__TASK DETAILS__. Copy each line that contains the string "down", taking them from the material.

__DATASET SECTION__.
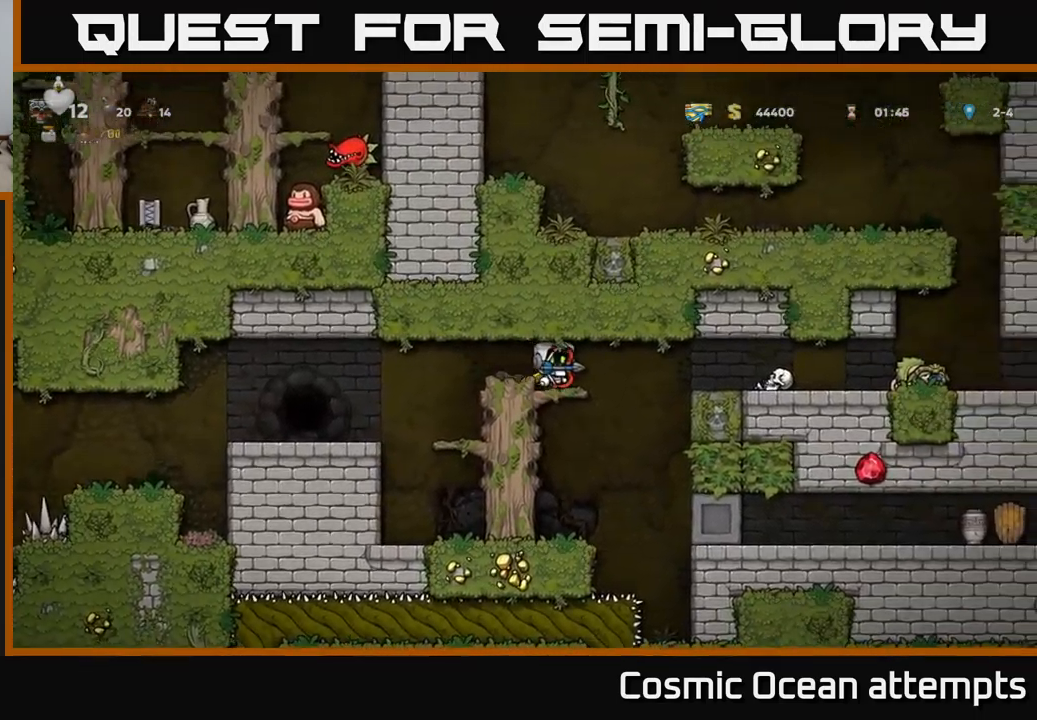
{"buttons": [], "left_stick": "center", "events": []}
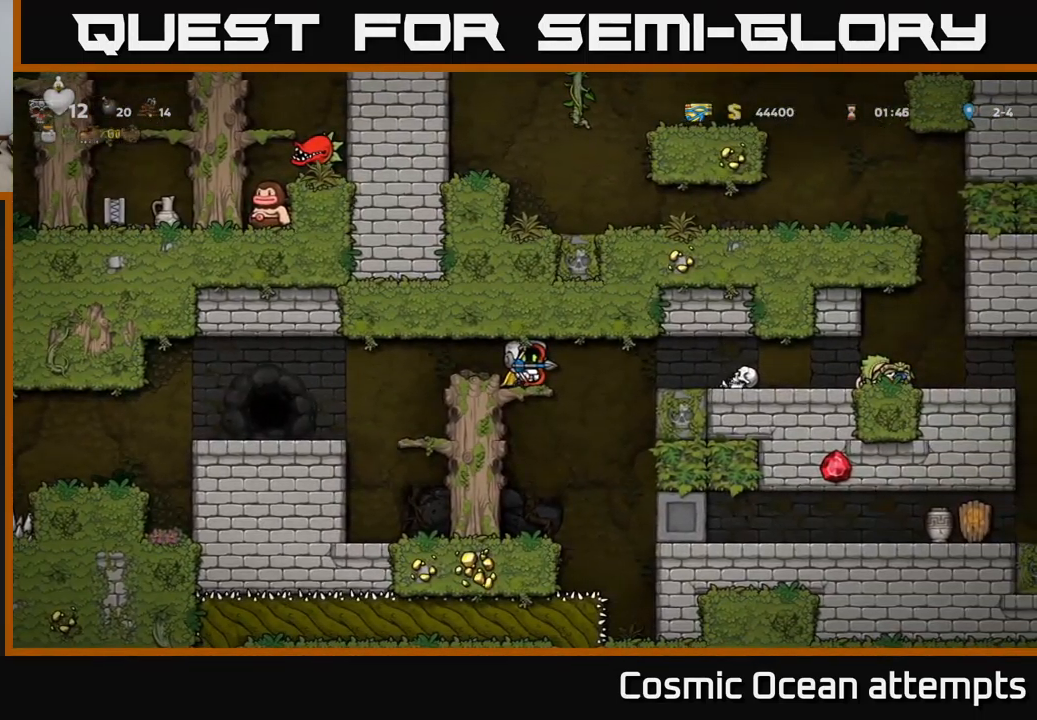
{"buttons": ["DPAD_RIGHT"], "left_stick": "center", "events": [[483, "DPAD_RIGHT", "down"]]}
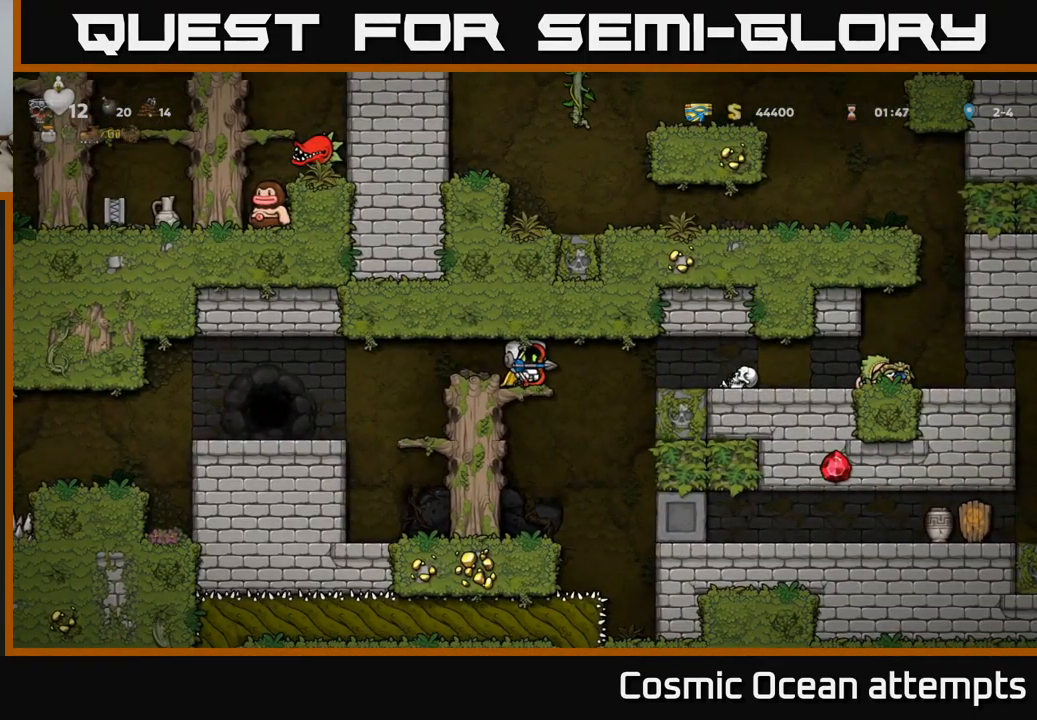
{"buttons": ["A", "DPAD_RIGHT"], "left_stick": "center", "events": [[83, "A", "down"], [317, "A", "up"], [450, "A", "down"]]}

__WRITTEN REPLY__.
{"buttons": ["DPAD_RIGHT"], "left_stick": "center", "events": [[483, "DPAD_RIGHT", "down"]]}
{"buttons": ["A", "DPAD_RIGHT"], "left_stick": "center", "events": [[83, "A", "down"], [317, "A", "up"], [450, "A", "down"]]}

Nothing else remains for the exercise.